Enthousiasmés par la qualification de leurs Aigles, les journalistes en perdent leur objectivité. Ils relatent et insistent d’avantage sur les belles actions tunisiennes, les qualités du groupe, sans souligner réellement les failles de cette équipe. Par ailleurs, aucun des articles du jour ne revient sur la performance des Super Eagles du Nigeria, qui ont pourtant mis en danger le pays hôte. Le journal «Le quotidien» a cependant une vision plus objective du match, en mettant en avant le faible niveau technique de la rencontre : «le niveau technique des débats n’a pas dépassé la moyenne»; «le beau jeu se faisait encore attendre, tout comme les buts». De plus, l’auteur de l’article relate les actions «dangereuses» du Nigeria qui obligèrent Ali Boumnijel à effectuer des arrêts remarquables. Ainsi pour «La presse», «le gardien tunisien effectua son meilleur match en sélection».

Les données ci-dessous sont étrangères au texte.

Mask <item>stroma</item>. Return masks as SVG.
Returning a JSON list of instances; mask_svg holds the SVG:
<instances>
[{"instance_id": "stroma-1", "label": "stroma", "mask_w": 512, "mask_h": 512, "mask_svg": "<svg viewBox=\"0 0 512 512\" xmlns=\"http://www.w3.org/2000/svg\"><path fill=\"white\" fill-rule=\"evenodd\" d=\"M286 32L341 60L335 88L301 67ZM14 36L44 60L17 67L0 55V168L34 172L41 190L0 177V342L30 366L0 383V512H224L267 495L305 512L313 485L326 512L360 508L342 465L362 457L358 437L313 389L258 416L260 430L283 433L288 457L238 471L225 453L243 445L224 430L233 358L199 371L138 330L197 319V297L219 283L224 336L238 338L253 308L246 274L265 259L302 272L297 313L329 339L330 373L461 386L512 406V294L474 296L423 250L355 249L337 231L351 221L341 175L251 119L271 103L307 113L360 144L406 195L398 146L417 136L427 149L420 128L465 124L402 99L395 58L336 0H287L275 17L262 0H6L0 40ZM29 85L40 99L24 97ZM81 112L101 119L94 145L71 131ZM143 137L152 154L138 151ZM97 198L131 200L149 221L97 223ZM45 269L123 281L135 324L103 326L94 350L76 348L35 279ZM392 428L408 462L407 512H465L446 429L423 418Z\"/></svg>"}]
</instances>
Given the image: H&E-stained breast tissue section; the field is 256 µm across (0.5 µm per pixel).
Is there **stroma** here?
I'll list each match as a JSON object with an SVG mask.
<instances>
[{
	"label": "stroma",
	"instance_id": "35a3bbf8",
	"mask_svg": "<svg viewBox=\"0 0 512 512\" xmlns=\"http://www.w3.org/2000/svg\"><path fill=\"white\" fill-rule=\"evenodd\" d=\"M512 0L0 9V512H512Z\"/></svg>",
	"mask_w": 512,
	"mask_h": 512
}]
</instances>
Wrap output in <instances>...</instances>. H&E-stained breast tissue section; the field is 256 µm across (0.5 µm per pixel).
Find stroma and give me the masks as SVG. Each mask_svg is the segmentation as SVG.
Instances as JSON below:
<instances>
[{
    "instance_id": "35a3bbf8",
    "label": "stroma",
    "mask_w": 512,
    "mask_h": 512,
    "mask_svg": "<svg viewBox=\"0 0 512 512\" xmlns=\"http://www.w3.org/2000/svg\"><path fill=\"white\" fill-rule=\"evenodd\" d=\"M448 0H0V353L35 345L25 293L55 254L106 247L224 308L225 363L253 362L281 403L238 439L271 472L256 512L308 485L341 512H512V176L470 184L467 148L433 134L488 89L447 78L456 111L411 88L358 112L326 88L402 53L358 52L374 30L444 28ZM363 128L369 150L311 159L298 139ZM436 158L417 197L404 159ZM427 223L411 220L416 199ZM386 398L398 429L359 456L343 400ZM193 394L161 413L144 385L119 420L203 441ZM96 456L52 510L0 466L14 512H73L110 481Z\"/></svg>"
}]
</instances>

Les Aigles de Carthage sont devenus aujourd’hui les héros nationaux de la presse locale qui doutait encore beaucoup la semaine dernière des qualités de ce groupe. L’équipe nationale a su convaincre son peuple. Attendons la suite du menu, car après avoir remporté la bataille des airs, il va falloir maintenant trouver la faille pour faire plier la patte du Lion de l'Atlas qui veut s'installer sur le trône abandonné par son «cousin», le Lion Indomptable. La faune africaine aura un nouveau roi samedi prochain à Radès et les animaux du continent africain pourront scander, «Le Roi est mort... Vive le Roi»!